_LISTED ENTRIES:_
^^^^^^^^

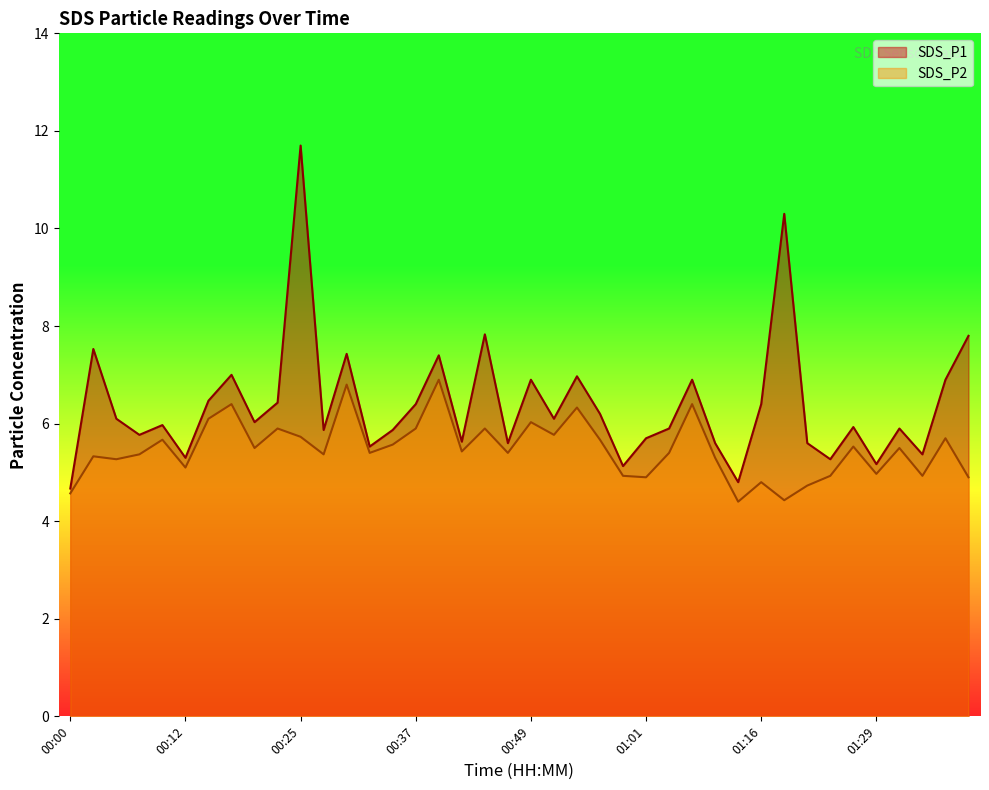

Which has a higher value, 01:24 or 01:39?

01:39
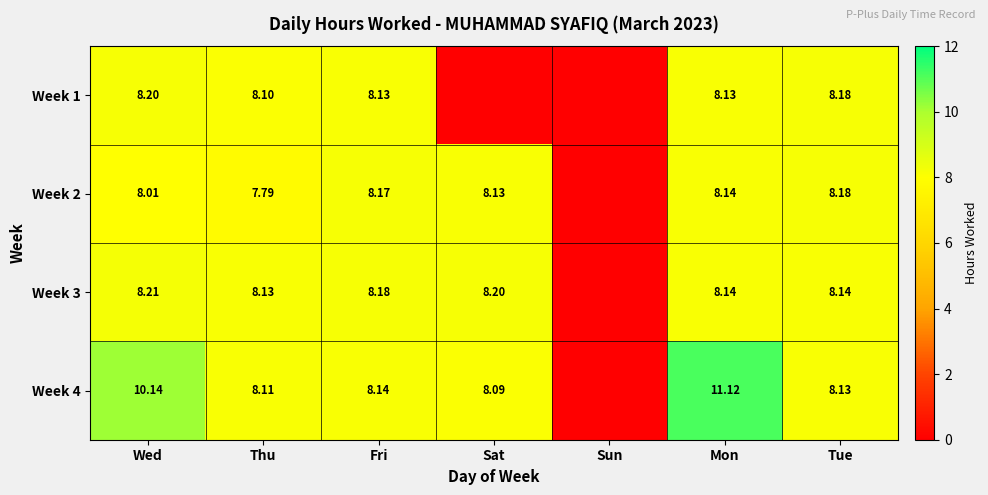

What is the difference between the maximum and minimum values in the Week 4 series?

11.1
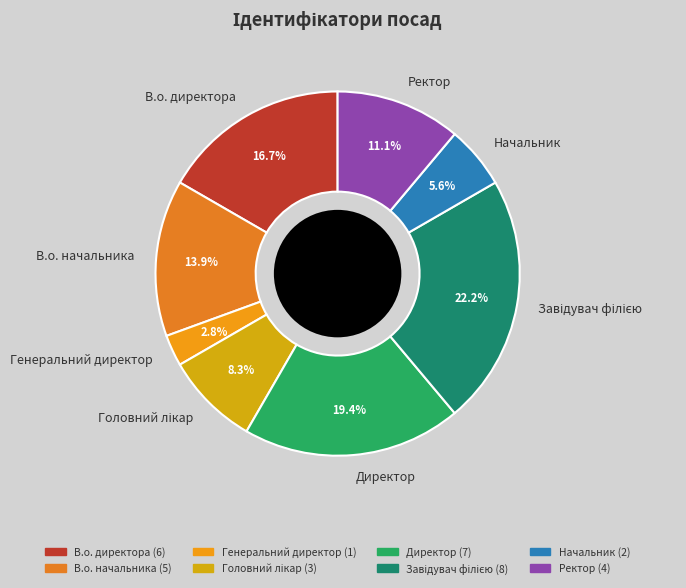

How much of the chart is everything except Начальник?

94.4%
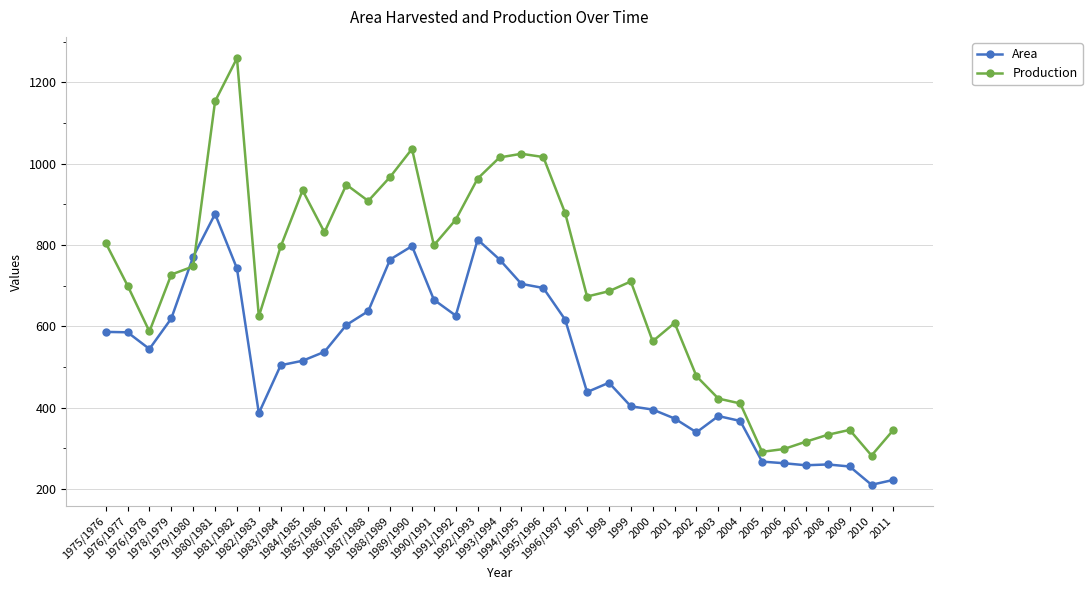

At which label does Area reach its peak?

1980/1981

^^^^^^^^

_WHAT YOU WILL DO:_
Retype the data word for word, starting with the line that contains "How much of" and continuing through the end of the data. Leave the pictures out.

_COMPLETED TASK:_
How much of the chart is everything except Начальник?

94.4%

At which label does Area reach its peak?

1980/1981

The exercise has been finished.